Hello, marketers. Look at your AC Nielsen data. Now back at me. Now back at your data. Now back to me.

Did I ever tell you that I spent much of my formative years neck-deep in AC Nielsen data, judging year-over-year, month-over-month, weekly, SKU-level and key account level sell through data? I did.

It wasn’t the sexy side of my very glamorous job, but it mattered a lot to the key accounts I was working with to list new SKU’s and de-list those of my competitors. We were category captains at just about every major retailer in the country back in those days.

This is why looking at the data – the sales data, the stuff that pays for all the other stuff – is so bloody important.

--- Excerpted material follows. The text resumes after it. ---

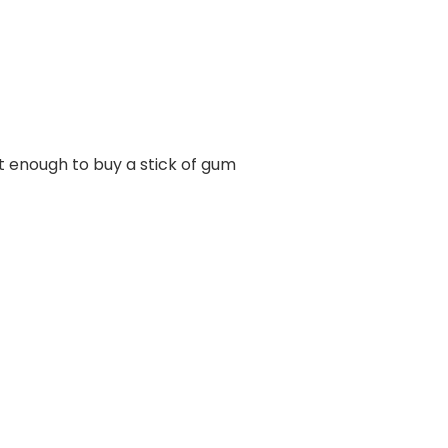
out enough to buy a stick of gum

So marketers can breathe a small sigh of relief now that P&G and SymphonyIRI have released another nugget of evidence in our never ending “did it or didn’t it” Old Spice saga. This, from our friends at Brandchannel:

“But the 7% decline is taken out of context. The full data from SymphonyIRI reveal that the decline came over a 52-week period and that period ended June 13, a year worth of data before the Old Spice ads reached peak popularity and saturation with its recent social media response campaign. In actual fact, Old Spice sales are up. Nielsen reports that sales of the Old Spice Body Wash line climbed by 55% over the last three months. Sales of the brand’sproducts rocketed up 107% in the last month alone. So please, let’s stop with the “Old Spice Guy failed” pieces… for now.”

More data, courtesy of Ad Age:

“… the thing Old Spice, Gillette and Nivea have in common isn’t Mr. Mustafa, but rather multiple national drops of high-value coupons. They included buy-one, get-one-free offers from both P&G brands and up to $4 off a single bottle of Nivea Men from Beiersdorf, reflecting unprecedented levels of promotional intensity in the category.

Consider the four weeks ended June 13, possibly the best month ever for P&G body wash. Old Spice’s sales were up 106% from the prior-year period, jumping 4.8 share points in a category that grew 17.7%. But sales of Gillette body wash, also backed by buy-one-get-one-free coupons and by TV ads (but not Mr. Mustafa), were up a lot more, 277% and 3.9 share points, though it’s by far a smaller brand in the category.”

A few thoughts:

  1. Great news for fans of clever marketing everywhere. The brand – that was down 7% year over year – shows an upward trend over three months and a sharp trend up in the last month. I’m assuming these are versus previous periods. The piece doesn’t say what it’s compared to. How I wish these guys would take it a little more seriously. But my expectations are low.
  2. Brandweek’s contention that the 7% YOY decline “is taken out of context” isn’t a terribly lucid comment. The brand spent 6 months in-market with the campaign. I’d rather see exact time periods, but when this is the only data point you’ve got, and it’s down, it’s relevant.
  3. The data that we’ve been shown here is still terribly incomplete. I’d really like to see things like ACV (all commodity volume – the total volume in the class of trade that the product is in) changes, ACV% on ad, display or TPR, and other channel related factors that would heavily impact purchase. And we probably won’t. That doesn’t mean I wouldn’t like to see it, though.

And, based on what we just saw from the Ad Age data, I’d add another thought: you know how I’d hate to rain on good news, but massive trade couponing – and buy-one-get-one offers – seems to be what is driving the sales. This hurts especially when you see that other brands doing the same things are showing even bigger gains.

Look down. Back up. Where are we? We’re talking about managing your campaigns based on what they sold, not on metrics that have little to do with money changing hands. And scanner data trend lines, like the consumers who buy your soap, are notoriously fickle.

Here’s the thing about data. It moves week to week. You can compare it to the previous year, the previous three months or anything else. It depends on stock outs, new listings and a host of other things. It’s a moving target. And you have to move with it.

What’s in your hand? Back at me. It’s another breathless blog post talking about buzz. Buzz plus $3.85 will get you a large latte, no whip. But if you can sell stuff along with all that buzz, the whip magically appears in your hand – not your boss’s.

Here’s what I want to happen. The next time a brand goes stratospherically viral, the first data points I’d like to see are the sell-through numbers – not the fact that the buzz-meter is at 11.

Has Old Spice taught the media – and brands – to focus on this first?

It has.

Will the media – and the brands they cover – listen?

I hope so.

This would bring a lot of credibility back to the business.